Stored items
⟨
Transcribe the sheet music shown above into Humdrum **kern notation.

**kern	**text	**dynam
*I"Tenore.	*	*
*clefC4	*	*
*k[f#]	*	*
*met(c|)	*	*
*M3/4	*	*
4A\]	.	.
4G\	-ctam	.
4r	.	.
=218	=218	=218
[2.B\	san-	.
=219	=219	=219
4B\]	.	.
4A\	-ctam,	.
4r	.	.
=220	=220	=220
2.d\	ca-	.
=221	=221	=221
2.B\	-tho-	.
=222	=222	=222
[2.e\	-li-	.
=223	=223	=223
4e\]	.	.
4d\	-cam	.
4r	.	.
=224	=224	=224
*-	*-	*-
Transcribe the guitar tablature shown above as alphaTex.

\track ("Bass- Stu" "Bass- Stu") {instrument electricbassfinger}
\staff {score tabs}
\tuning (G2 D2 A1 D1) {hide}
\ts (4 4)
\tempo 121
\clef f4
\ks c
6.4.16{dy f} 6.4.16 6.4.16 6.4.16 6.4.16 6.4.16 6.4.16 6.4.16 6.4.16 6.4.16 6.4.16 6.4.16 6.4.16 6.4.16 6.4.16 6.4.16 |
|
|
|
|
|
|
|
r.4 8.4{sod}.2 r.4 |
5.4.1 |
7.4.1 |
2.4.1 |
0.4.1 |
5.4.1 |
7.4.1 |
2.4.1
⟩
TO BE DONE.
Pick out every line of the material above that contains the word "Transcribe".

REPLY TO THE EXERCISE.
Transcribe the sheet music shown above into Humdrum **kern notation.
Transcribe the guitar tablature shown above as alphaTex.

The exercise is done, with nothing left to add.